- Unit insignia
- Active: 1 October 1934 – July 1944 September 1944 – 18 April 1945
- Country: Nazi Germany
- Branch: German Army
- Type: Infantry
- Size: Division
- Garrison/HQ: Wehrkreis II: Schwerin
- Engagements: World War II

= 12th Infantry Division (Wehrmacht) =

The 12th Infantry Division (German: "12. Infanteriedivision") – later known as the 12th Volksgrenadier Division – was a Wehrmacht military unit of Nazi Germany that fought during World War II. The division was formed in 1934. It participated in the invasion of Poland in 1939 and the 1940 campaign in France and the Low Countries. In the Soviet Union, the division joined Operation Barbarossa. The division was destroyed in the Soviet Operation Bagration in the summer of 1944. The division was re-activated in September 1944 and posted to the newly created Western Front.

==History and organisation==

===Formation===
The division was formed in 1934 from Pomerania's Mecklenburger population, with its home station being in Schwerin. In order to hide Germany's remilitarisation – a breaking of the terms of the Treaty of Versailles – the unit was codenamed Infanterieführer II to disguise its size. It did not assume its bona-fide designation until the creation of the Wehrmacht was announced in October 1935, where it was redesignated as the 12th Infantry Division. Alongside the name change, Lieutenant General Wilhelm Ulex was placed in charge of the division, before being replaced by Major General Albrecht Schubert the following October. Schubert was promoted to Lieutenant General in March 1938. In November, the command over the 89th Infantry Regiment's 1st Battalion was given to Helmuth Beukemann.
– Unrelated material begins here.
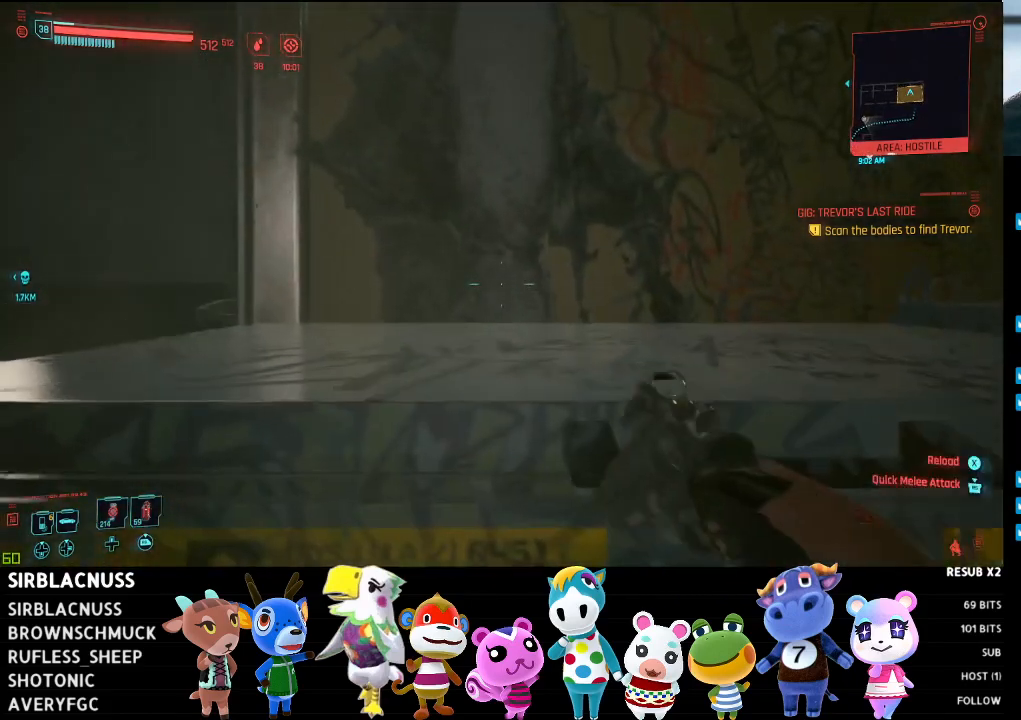
{"buttons": [], "left_stick": "up-left", "right_stick": "down-left", "events": [[167, "right_stick", "center"], [267, "right_stick", "down-left"]]}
In July 1939, the division was moved to Königsberg, East Prussia as Germany prepared for the upcoming invasion of Poland, ordered into the 1st Army's I Army Corps.

===Actions 1939–41===
The 12th Infantry took part in the invasion of Poland.

During the 1940 assault on France and the Low Countries, the division helped beat back an Anglo-French assault on an associated Panzer column in the hopes of relieving troops besieged in Belgium during their full-on retreat. Following the campaign, the division remained stationed in the region until May 1941 in an occupational capacity, when it was ordered to return to East Prussia.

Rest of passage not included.